A convex lens made of glass (refractive index = 1.5) has focal length 24 cm in air. When it is totally immersed in water (refractive index 1.33), its focal length changes to

The refractive index of the lens (glass) is $$n_g = 1.5$$ and the refractive index of the surrounding medium is

• for air: $$n_{\text{air}} = 1$$
• for water: $$n_w = 1.33$$

For a thin lens placed in a medium of refractive index $$n_m$$ the lens-maker’s formula is

$$\frac{1}{f_m} = \left(\frac{n_g}{n_m} - 1\right)\left(\frac{1}{R_1} - \frac{1}{R_2}\right)$$ $$-(1)$$

Here $$R_1, R_2$$ are the radii of curvature of the two spherical surfaces. The term $$\left(\frac{1}{R_1} - \frac{1}{R_2}\right)$$ depends only on the shape of the lens and therefore remains the same when the surrounding medium is changed.

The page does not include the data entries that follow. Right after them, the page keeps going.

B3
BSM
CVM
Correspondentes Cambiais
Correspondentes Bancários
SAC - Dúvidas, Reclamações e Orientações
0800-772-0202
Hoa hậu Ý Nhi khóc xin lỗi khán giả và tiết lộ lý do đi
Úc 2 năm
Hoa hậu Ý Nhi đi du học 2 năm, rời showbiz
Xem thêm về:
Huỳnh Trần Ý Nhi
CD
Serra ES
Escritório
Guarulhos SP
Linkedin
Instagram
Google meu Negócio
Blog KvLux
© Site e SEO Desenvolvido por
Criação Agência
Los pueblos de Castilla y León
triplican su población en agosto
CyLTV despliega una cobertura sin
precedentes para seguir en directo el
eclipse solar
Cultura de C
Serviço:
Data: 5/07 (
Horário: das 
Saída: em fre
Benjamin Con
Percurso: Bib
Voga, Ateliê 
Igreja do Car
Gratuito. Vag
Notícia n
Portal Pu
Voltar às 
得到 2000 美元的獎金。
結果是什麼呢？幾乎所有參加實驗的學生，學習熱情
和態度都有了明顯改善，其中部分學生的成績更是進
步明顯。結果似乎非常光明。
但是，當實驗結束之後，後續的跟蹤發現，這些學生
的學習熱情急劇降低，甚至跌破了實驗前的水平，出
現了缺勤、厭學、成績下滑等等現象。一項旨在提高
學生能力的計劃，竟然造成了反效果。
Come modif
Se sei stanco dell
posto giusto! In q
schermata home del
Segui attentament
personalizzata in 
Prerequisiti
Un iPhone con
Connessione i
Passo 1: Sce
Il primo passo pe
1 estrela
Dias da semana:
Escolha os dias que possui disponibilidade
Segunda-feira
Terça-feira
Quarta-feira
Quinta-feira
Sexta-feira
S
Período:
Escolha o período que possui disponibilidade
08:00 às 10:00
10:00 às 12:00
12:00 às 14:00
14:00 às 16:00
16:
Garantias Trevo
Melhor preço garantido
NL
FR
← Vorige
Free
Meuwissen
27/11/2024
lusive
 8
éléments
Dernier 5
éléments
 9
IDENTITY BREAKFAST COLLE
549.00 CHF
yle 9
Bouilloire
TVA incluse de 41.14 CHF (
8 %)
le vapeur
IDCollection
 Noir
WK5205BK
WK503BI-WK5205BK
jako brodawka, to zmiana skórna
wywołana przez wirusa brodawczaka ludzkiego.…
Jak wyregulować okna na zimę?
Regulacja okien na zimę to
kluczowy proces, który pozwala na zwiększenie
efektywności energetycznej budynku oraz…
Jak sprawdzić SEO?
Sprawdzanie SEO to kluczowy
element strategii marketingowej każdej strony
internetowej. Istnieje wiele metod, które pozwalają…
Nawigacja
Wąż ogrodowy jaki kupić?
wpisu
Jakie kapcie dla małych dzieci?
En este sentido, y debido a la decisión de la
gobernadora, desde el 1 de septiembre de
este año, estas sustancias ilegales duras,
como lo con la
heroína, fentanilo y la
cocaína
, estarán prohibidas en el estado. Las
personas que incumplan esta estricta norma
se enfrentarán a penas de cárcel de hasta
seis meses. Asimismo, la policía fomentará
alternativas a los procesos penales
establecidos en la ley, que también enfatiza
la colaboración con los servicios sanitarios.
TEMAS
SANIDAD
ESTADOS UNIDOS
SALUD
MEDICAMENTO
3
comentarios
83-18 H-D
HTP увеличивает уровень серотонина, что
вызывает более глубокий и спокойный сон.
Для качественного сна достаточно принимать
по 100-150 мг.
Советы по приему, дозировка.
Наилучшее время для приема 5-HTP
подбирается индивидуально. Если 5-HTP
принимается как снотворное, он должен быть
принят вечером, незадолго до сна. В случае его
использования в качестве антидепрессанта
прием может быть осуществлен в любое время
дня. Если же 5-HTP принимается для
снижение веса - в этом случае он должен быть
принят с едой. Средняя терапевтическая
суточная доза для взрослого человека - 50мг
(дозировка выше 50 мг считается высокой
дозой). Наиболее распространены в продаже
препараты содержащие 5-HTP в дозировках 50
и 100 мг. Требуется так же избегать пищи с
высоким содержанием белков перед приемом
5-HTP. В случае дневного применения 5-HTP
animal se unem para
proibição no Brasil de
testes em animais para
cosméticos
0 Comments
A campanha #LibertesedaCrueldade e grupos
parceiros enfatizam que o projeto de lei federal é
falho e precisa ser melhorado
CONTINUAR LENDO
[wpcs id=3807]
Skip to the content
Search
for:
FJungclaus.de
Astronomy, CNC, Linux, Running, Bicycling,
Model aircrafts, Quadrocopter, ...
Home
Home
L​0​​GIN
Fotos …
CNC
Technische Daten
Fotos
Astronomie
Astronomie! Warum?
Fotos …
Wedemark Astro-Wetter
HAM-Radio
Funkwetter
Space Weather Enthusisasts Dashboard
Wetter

Step 1: Focal length in air
Putting $$n_m = n_{\text{air}} = 1$$ in $$(1)$$,

$$\frac{1}{f_{\text{air}}} = (n_g - 1)\left(\frac{1}{R_1} - \frac{1}{R_2}\right)$$ $$-(2)$$

Given $$f_{\text{air}} = 24 \text{ cm}$$, so

$$\frac{1}{24} = (1.5 - 1)\left(\frac{1}{R_1} - \frac{1}{R_2}\right)$$ $$\Rightarrow$$ $$\left(\frac{1}{R_1} - \frac{1}{R_2}\right) = \frac{1}{24 \times 0.5} = \frac{1}{12}$$ $$-(3)$$

Step 2: Focal length in water
Now place the lens in water, i.e. $$n_m = n_w = 1.33$$. Using $$(1)$$ again,

$$\frac{1}{f_w} = \left(\frac{n_g}{n_w} - 1\right)\left(\frac{1}{R_1} - \frac{1}{R_2}\right)$$ $$-(4)$$

Substitute $$n_g = 1.5$$, $$n_w = 1.33$$ and the value from $$(3)$$:

$$\frac{1}{f_w} = \left(\frac{1.5}{1.33} - 1\right)\left(\frac{1}{12}\right)$$

Compute the bracket:

$$\frac{1.5}{1.33} = \frac{150}{133} \approx 1.1278$$
$$\frac{1.5}{1.33} - 1 \approx 0.1278$$

Hence

$$\frac{1}{f_w} \approx 0.1278 \times \frac{1}{12} = \frac{0.1278}{12} \approx 0.01065$$

Therefore

$$f_w \approx \frac{1}{0.01065} \approx 93.9 \text{ cm}$$

The nearest value among the options is $$96 \text{ cm}$$.

Final answer: in water the focal length of the lens becomes approximately $$96 \text{ cm}$$ - Option B.